■ Excerpt ■
• • • •
While it would be great to have an influx of Pacific and Maori students into our programmes, it is not the culture of the college stopping this, rather our content vs Maori and Pacific traditional health models, which are already fulfilling their needs and are integrated into their histories, philosophies and experiences.
As such, does a private entity, of which 98-99% of students are mono-culture due to the field of study, take the risk of alienating its largest stakeholder by integrating the indigenous culture at a foundation level, throughout vision, teaching, assessment design and all services?  
It’s a good question - one which I feel swayed both ways for and against.
While one would hope that an institute does everything possible for every student to feel included, while helping to address any minority issues that exist, at what point does one say to implement such change given the existing and future demographic is not a financially viable return on investment?
Hopefully this is not regarded as ignorance to the seriousness of the problem, rather the variability of impact such changes would produce within the each individual context.


Saturday, 3 June 2017

Trend influencing education in New Zealand or internationally

Distance Education
Distance Learning captures my attention not only because our College was one of the first institutes in New Zealand to conduct distance learning, by recording lectures to VCR Cassette tape and mailing them to students since 1989, but also due of the disruption emerging technology has introduced to distance education.
While our College led the way with pre-recorded Lectures via VCR Tapes, then later DVD disk, the adoption of technology for distance education has largely lagged behind due the the digital literacy of the founding members of the College.
Despite this, a few years ago the College moved onto Moodle an online learning system, reducing postage/courier costs, dvd disk copying costs, allowing instant access for students to lectures and lecturers to completed assignments.
• • • •
■ Supplied entries ■
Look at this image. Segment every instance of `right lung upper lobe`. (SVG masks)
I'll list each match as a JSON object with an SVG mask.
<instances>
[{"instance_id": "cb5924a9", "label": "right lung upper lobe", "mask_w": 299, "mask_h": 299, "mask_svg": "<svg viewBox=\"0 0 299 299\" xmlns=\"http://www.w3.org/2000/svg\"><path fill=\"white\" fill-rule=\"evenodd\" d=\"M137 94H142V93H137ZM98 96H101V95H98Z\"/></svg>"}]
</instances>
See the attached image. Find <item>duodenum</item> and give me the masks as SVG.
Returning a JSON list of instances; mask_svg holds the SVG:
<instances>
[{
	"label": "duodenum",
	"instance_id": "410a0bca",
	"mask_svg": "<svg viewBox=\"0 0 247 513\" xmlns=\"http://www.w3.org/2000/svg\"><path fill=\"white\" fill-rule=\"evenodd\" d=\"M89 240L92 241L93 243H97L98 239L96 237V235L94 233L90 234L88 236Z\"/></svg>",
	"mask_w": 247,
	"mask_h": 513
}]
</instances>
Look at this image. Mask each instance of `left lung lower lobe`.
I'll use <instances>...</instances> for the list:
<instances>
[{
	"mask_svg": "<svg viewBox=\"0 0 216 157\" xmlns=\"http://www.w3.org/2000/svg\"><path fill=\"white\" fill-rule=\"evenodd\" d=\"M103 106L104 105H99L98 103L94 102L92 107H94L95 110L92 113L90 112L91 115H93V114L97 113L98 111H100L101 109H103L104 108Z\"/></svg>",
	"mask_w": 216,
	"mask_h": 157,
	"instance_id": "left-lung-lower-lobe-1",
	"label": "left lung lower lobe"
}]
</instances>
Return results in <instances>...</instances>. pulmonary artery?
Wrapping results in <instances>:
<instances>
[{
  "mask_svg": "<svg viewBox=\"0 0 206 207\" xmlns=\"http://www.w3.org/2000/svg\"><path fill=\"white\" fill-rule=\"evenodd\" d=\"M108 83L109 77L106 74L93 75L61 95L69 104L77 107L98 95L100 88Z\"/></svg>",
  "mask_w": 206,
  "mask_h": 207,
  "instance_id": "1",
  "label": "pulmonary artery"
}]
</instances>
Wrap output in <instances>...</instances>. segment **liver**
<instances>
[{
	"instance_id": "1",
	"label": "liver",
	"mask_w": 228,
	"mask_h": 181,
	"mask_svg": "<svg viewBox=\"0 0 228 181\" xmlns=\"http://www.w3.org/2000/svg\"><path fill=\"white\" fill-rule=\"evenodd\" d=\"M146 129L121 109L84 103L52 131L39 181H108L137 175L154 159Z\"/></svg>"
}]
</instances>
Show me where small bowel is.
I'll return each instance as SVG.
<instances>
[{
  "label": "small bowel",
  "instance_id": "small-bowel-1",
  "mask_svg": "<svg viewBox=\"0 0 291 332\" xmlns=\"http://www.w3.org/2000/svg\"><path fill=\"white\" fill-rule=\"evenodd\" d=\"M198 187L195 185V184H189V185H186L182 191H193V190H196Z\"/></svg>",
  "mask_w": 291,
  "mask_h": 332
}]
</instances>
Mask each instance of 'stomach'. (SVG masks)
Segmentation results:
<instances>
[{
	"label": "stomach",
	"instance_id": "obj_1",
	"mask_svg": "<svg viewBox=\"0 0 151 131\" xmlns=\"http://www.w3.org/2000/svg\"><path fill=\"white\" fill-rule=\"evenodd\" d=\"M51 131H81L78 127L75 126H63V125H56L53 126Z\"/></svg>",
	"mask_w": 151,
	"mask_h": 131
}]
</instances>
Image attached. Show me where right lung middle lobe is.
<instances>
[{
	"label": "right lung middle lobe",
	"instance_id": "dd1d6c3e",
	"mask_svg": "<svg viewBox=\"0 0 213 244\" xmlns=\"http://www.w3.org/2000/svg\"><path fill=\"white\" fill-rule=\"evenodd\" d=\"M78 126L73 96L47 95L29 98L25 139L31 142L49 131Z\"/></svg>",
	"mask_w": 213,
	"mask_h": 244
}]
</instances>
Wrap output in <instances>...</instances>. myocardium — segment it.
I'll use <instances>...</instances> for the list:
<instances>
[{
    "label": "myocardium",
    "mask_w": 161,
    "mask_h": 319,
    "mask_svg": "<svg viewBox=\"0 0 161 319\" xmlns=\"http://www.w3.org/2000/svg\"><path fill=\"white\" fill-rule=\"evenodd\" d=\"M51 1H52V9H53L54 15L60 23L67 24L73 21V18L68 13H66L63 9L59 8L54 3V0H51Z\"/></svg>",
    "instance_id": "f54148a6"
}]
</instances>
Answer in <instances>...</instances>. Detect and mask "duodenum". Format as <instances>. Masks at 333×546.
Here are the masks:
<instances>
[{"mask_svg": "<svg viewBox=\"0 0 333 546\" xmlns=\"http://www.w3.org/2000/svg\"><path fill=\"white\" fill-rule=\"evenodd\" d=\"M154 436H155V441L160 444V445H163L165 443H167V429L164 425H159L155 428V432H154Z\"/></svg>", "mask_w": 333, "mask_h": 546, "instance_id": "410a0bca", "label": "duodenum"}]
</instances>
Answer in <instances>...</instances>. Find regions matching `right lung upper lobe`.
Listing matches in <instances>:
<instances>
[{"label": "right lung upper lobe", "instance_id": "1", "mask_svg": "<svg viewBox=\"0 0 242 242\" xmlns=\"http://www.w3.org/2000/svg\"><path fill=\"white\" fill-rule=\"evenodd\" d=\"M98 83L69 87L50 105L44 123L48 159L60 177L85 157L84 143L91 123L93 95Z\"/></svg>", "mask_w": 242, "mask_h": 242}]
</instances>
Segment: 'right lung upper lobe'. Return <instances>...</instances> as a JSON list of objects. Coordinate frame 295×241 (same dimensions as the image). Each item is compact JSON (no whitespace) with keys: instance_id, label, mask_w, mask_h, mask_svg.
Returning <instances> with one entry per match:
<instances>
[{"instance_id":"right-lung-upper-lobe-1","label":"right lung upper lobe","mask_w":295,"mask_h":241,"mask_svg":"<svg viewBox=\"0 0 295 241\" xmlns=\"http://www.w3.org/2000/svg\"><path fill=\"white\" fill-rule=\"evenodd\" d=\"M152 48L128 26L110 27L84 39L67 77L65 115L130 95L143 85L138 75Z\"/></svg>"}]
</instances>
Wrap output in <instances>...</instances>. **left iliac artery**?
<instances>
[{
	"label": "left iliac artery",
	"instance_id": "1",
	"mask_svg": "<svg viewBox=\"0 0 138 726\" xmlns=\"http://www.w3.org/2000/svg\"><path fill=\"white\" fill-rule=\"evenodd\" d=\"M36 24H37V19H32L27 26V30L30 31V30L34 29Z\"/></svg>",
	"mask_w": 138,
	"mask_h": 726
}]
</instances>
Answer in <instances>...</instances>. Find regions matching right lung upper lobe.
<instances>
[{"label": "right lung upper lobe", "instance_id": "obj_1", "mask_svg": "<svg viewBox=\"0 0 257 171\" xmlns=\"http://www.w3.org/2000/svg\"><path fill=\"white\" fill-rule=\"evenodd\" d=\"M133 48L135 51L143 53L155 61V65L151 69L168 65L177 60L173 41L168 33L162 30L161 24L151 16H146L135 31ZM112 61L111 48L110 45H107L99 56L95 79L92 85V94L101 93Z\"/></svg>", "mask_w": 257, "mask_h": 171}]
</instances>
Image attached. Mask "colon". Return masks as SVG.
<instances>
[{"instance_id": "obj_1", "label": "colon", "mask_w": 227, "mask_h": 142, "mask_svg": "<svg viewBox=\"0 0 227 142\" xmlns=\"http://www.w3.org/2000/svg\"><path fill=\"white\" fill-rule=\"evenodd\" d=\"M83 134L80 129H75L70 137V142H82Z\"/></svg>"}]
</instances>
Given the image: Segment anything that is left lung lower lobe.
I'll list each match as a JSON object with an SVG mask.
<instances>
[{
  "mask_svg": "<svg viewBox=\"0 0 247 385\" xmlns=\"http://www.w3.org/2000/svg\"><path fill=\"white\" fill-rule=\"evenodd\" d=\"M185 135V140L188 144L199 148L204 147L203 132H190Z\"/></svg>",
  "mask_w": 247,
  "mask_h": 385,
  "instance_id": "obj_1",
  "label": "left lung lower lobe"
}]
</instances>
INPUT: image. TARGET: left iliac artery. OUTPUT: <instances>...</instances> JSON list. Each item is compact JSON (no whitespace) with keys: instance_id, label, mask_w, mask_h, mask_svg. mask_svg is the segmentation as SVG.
• • • •
■ Required actions ■
(1) Gather every line of the records that contains the string "iliac", matching case exactly.
(2) Pick up the blog excerpt on the college and distance education where it stops, and keep writing.
The text and the records come from unrelated sources.

■ Answers in order ■
(1)
Wrap output in <instances>...</instances>. **left iliac artery**?
	"label": "left iliac artery",
INPUT: image. TARGET: left iliac artery. OUTPUT: <instances>...</instances> JSON list. Each item is compact JSON (no whitespace) with keys: instance_id, label, mask_w, mask_h, mask_svg. mask_svg is the segmentation as SVG.

(2)
Global and Local Trends
However Global and Local Trends have impacted this change-over in ways the College was not prepared for.
Internet Connectivity, within New Zealand is still not at 100%. Many students living in rural communities of the far north and lower south islands, still rely on slow, intermittent internet connectivity, making eLearning a challenge for the worst affected.
By moving to an online platform for eLearning the College has both restricted those students without internet or with poor connectivity, at the same time increasing the potential pool of students to anyone with Internet Connectivity within the wider world.
This is mentioned as a concern in Global trends where the rate of technological change may eventually impact developing countries, such would be the case for online learning systems not being much use in countries where internet connectivity is not widespread. In such cases the benefits of such as system would not be realised and may hinder the developing countries rates of educational adoption.
Local Issues
However in NZ and Internationally the rate of eLeanring uptake is increasing to such an extent that government policies and frameworks fail in currency.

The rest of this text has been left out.